>>>>

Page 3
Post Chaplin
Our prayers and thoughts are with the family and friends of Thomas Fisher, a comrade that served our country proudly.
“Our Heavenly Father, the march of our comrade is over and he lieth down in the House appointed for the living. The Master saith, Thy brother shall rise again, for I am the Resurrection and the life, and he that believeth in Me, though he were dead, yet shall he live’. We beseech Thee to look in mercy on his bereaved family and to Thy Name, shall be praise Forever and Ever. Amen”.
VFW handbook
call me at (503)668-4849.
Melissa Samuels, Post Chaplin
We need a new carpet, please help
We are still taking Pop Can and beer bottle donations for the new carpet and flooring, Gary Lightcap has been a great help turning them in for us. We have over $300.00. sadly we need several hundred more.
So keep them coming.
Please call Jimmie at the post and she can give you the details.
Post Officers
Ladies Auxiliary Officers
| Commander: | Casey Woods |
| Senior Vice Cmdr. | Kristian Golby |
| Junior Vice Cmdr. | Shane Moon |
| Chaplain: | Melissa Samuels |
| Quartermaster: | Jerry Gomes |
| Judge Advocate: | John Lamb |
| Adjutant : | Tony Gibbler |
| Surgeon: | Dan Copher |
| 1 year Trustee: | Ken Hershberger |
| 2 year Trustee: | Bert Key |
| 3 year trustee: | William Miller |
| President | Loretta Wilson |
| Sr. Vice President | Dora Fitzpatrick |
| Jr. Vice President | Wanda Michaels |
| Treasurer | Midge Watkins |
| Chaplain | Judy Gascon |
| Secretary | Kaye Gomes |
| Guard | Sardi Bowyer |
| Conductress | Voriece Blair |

<<<<

The line with "Ladies Auxiliary Officers", plus every line after it through the end of the listing, needs to be repeated exactly; nothing else belongs in the reply.

■ SOLUTION TO THIS TASK
Ladies Auxiliary Officers
| Commander: | Casey Woods |
| Senior Vice Cmdr. | Kristian Golby |
| Junior Vice Cmdr. | Shane Moon |
| Chaplain: | Melissa Samuels |
| Quartermaster: | Jerry Gomes |
| Judge Advocate: | John Lamb |
| Adjutant : | Tony Gibbler |
| Surgeon: | Dan Copher |
| 1 year Trustee: | Ken Hershberger |
| 2 year Trustee: | Bert Key |
| 3 year trustee: | William Miller |
| President | Loretta Wilson |
| Sr. Vice President | Dora Fitzpatrick |
| Jr. Vice President | Wanda Michaels |
| Treasurer | Midge Watkins |
| Chaplain | Judy Gascon |
| Secretary | Kaye Gomes |
| Guard | Sardi Bowyer |
| Conductress | Voriece Blair |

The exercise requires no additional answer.